SUPPLIED RECORDS
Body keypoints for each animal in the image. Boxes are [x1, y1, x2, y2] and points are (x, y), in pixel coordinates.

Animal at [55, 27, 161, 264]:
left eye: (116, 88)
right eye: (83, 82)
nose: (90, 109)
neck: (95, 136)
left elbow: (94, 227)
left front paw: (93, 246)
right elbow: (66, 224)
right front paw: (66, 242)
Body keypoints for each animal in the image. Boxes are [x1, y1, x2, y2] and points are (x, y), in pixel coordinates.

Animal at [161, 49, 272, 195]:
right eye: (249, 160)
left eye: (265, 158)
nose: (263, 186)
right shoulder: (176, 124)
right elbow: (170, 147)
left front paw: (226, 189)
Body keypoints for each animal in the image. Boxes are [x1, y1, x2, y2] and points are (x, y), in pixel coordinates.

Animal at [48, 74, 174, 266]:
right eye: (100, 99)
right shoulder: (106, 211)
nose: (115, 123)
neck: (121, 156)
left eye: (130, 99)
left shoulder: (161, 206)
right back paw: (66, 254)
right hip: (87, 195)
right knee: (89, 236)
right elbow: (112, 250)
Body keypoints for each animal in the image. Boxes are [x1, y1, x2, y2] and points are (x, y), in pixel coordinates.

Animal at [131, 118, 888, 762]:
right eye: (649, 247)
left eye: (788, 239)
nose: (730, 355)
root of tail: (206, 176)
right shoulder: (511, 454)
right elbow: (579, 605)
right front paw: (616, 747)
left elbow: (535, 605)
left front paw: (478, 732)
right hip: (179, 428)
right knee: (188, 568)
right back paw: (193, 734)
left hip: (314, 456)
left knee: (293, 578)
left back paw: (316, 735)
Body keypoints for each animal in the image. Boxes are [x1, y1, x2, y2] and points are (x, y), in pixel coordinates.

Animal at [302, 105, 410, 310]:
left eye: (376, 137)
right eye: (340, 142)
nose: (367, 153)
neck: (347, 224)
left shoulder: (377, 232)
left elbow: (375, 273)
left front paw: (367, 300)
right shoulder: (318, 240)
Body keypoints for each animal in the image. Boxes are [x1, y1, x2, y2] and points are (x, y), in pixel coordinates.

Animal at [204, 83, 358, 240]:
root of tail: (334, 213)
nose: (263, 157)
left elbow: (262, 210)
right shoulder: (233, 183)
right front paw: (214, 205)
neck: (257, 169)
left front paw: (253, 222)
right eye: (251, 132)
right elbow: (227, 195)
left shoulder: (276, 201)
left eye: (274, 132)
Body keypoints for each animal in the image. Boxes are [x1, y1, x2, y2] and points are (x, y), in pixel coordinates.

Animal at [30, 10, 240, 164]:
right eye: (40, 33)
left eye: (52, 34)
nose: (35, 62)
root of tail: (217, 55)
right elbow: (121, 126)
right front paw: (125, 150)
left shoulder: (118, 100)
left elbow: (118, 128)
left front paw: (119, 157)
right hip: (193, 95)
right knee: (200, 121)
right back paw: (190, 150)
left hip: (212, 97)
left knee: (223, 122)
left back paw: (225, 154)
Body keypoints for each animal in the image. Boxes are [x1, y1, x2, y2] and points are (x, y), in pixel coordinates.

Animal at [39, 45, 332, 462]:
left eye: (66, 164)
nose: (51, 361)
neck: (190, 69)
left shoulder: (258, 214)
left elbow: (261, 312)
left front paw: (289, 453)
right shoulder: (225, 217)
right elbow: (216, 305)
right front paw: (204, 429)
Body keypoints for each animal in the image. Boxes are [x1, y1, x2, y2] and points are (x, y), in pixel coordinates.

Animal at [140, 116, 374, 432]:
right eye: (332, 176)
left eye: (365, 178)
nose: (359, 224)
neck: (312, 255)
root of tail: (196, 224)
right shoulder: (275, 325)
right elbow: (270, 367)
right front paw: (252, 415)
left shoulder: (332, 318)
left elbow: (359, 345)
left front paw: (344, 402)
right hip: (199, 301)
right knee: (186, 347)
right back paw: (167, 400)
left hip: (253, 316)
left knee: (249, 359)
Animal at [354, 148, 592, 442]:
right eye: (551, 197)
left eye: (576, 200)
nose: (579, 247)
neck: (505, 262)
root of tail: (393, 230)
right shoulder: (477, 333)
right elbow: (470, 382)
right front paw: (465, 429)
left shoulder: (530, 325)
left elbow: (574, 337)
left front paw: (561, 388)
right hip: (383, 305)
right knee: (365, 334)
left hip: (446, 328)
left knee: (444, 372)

--

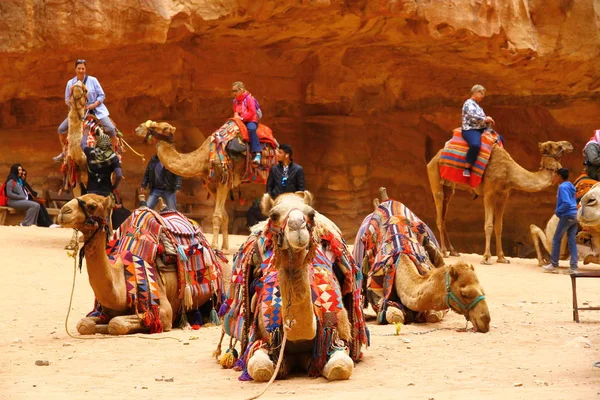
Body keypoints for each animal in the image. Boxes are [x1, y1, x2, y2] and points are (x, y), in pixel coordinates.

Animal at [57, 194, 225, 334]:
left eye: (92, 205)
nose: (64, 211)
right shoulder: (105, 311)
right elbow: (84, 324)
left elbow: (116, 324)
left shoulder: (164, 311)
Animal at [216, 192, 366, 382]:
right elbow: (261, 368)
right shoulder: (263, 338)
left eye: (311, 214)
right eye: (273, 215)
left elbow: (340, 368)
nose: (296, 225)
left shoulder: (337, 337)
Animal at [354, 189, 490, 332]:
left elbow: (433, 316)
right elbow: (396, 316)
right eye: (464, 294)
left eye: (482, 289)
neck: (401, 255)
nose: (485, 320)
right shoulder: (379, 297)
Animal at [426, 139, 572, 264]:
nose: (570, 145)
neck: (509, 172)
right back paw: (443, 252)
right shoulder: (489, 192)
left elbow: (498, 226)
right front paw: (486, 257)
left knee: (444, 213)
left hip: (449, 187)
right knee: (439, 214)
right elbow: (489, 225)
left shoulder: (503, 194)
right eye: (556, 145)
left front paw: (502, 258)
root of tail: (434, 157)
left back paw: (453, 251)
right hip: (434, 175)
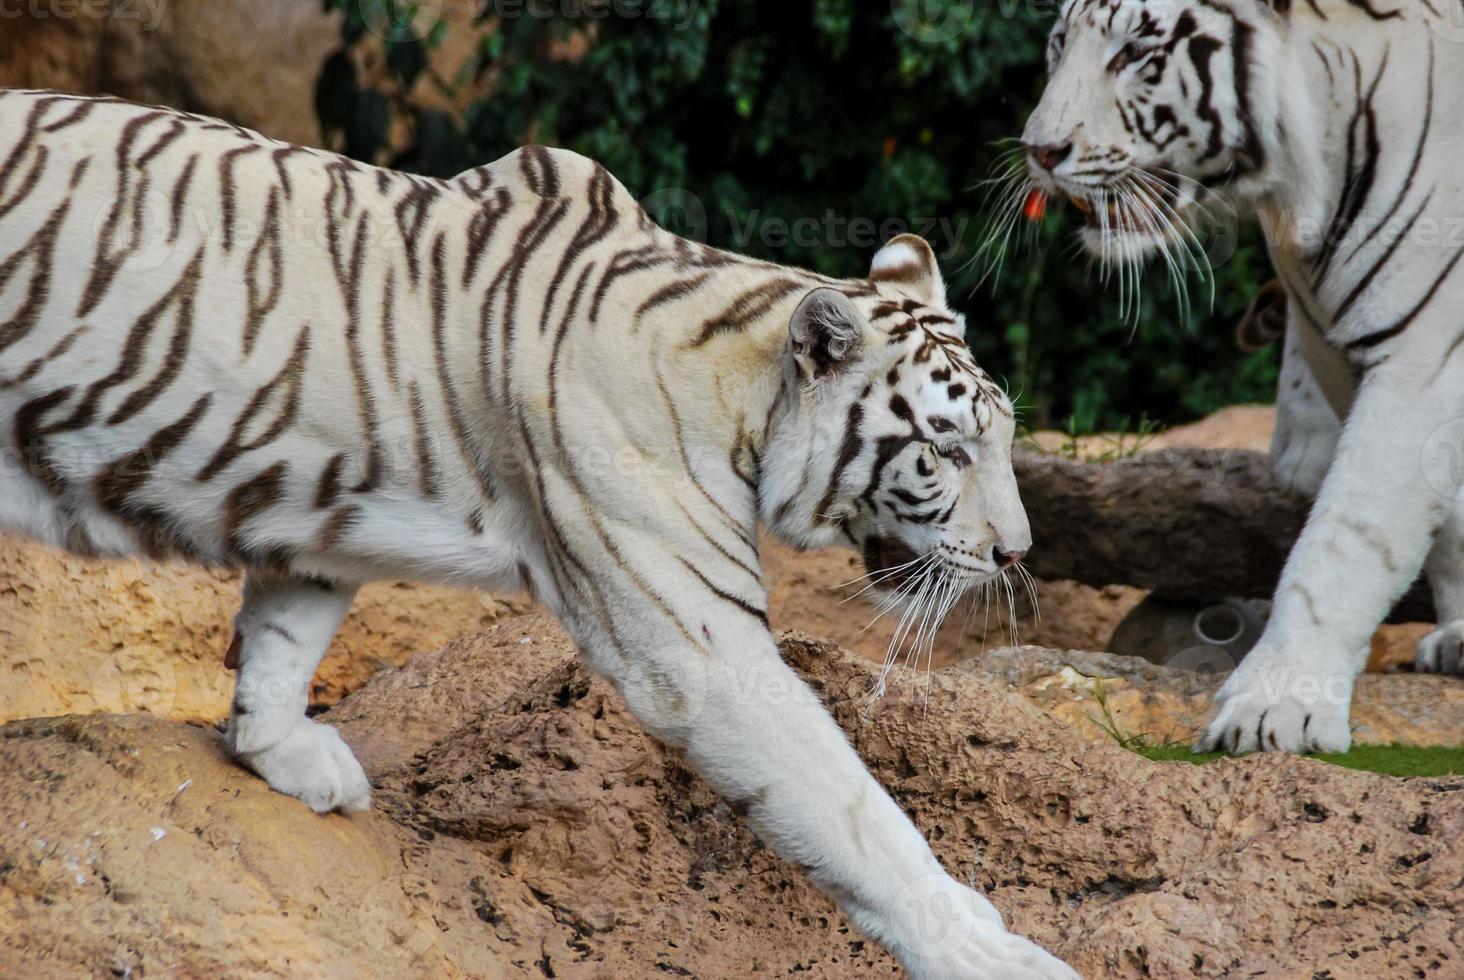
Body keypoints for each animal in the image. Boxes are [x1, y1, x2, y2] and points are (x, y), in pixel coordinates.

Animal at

--

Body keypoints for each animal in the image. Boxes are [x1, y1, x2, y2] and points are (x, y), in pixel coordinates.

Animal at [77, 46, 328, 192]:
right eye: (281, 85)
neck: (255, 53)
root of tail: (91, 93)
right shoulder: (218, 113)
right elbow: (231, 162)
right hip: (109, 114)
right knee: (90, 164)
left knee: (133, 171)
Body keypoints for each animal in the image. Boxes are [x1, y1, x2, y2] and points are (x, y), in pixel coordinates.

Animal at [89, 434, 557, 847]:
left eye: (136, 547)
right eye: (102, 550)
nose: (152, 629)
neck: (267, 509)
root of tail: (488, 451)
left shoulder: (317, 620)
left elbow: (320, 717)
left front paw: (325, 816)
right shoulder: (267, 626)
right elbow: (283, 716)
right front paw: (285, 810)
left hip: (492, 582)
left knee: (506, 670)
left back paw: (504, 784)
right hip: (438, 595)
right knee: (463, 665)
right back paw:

WHAT TO PRODUCE
The required answer is the exact run of lines above starting at the line with "right elbow: (231, 162)" and ending at the line with "root of tail: (488, 451)", with both ends present.

ANSWER SECTION
right elbow: (231, 162)
right hip: (109, 114)
right knee: (90, 164)
left knee: (133, 171)
Body keypoints for each animal in the image. Boxes are [x1, y1, x2, y2] and points are (x, y), in pixel coordinates.

Animal at [89, 434, 557, 847]:
left eye: (136, 547)
right eye: (102, 550)
nose: (152, 629)
neck: (267, 509)
root of tail: (488, 451)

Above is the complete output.